This exercise calls for every line of the listing below that contains the word "away".
(Beginning of EXTRACTED MATERIAL)
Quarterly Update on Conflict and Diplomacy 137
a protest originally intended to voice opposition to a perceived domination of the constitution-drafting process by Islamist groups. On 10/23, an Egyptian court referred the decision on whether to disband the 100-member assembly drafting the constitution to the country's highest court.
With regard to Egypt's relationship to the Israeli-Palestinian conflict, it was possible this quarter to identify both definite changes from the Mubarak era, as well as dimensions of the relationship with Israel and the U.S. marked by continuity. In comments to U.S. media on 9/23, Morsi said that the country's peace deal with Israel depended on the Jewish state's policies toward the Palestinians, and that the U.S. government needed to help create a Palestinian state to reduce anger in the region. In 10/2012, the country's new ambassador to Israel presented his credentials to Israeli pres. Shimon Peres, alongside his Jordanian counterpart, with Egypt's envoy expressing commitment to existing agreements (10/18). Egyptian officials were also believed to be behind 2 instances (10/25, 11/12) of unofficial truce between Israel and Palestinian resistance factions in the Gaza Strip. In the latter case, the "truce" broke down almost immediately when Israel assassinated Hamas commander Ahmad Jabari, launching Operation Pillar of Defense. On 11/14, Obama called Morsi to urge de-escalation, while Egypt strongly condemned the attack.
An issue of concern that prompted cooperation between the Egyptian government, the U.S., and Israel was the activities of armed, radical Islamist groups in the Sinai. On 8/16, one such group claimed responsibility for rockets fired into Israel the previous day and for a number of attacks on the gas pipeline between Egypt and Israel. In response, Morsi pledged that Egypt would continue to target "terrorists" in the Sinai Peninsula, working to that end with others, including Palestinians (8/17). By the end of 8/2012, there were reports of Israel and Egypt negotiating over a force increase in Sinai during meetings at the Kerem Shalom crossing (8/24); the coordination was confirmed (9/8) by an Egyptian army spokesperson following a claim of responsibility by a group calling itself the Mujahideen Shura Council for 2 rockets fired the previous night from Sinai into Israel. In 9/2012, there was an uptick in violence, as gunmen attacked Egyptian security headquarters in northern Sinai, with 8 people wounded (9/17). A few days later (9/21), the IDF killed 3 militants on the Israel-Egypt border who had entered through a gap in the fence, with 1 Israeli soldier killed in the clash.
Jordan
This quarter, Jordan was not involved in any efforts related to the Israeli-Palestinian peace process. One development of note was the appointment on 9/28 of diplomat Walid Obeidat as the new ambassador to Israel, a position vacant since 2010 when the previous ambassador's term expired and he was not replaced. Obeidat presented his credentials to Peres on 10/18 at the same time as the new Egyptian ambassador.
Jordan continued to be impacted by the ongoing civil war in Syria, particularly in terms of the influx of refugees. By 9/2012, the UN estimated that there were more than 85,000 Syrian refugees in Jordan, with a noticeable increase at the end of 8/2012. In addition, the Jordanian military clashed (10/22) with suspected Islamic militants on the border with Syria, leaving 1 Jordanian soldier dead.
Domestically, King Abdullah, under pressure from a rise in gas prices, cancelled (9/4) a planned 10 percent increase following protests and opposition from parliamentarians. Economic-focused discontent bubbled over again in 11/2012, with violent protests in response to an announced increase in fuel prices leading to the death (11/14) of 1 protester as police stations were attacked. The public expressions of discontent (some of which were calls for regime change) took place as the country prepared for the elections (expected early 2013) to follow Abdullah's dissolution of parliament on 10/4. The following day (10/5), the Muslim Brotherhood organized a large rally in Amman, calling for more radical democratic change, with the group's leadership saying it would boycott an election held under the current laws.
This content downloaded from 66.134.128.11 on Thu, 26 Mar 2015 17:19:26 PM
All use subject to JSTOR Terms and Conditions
(End of EXTRACTED MATERIAL)
(Beginning of EXTRACTED MATERIAL)
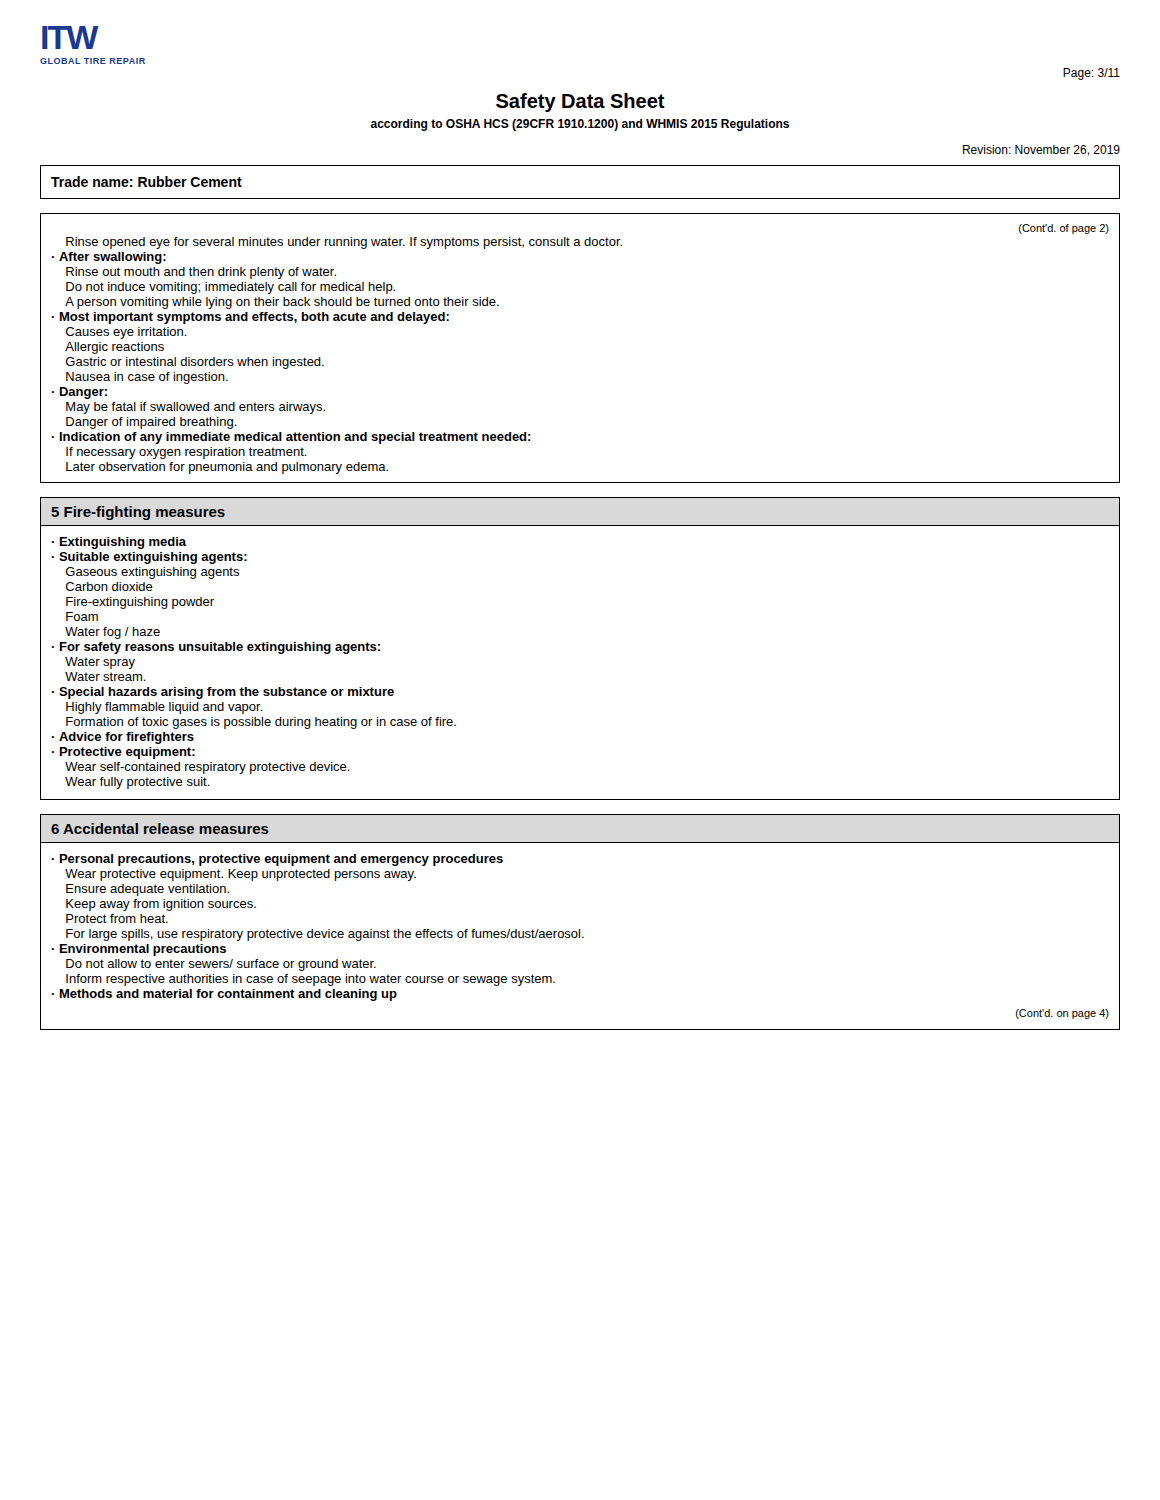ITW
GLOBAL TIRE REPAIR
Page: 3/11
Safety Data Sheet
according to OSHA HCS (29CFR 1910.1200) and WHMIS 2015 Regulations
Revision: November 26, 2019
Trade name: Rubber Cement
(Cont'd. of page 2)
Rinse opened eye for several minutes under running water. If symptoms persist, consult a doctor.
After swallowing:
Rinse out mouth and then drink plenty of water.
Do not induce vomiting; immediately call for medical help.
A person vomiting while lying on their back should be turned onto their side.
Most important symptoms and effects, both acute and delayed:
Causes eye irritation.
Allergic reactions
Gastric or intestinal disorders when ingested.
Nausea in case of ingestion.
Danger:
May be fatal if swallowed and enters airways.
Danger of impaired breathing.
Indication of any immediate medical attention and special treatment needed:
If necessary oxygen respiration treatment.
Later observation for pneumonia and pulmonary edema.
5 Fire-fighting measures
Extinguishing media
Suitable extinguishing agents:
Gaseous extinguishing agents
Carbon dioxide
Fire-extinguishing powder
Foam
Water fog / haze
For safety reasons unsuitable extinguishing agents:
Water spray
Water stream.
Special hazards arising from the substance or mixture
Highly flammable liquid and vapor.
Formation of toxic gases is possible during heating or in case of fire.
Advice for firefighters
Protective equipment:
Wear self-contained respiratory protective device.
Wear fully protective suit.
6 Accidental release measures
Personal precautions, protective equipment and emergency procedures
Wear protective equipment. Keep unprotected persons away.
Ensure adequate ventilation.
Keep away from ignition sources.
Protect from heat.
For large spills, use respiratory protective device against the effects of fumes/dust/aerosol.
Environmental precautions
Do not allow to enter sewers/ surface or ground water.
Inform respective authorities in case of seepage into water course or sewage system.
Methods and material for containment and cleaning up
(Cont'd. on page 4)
(End of EXTRACTED MATERIAL)
▸ **TASK SOLUTION**:
Wear protective equipment. Keep unprotected persons away.
Keep away from ignition sources.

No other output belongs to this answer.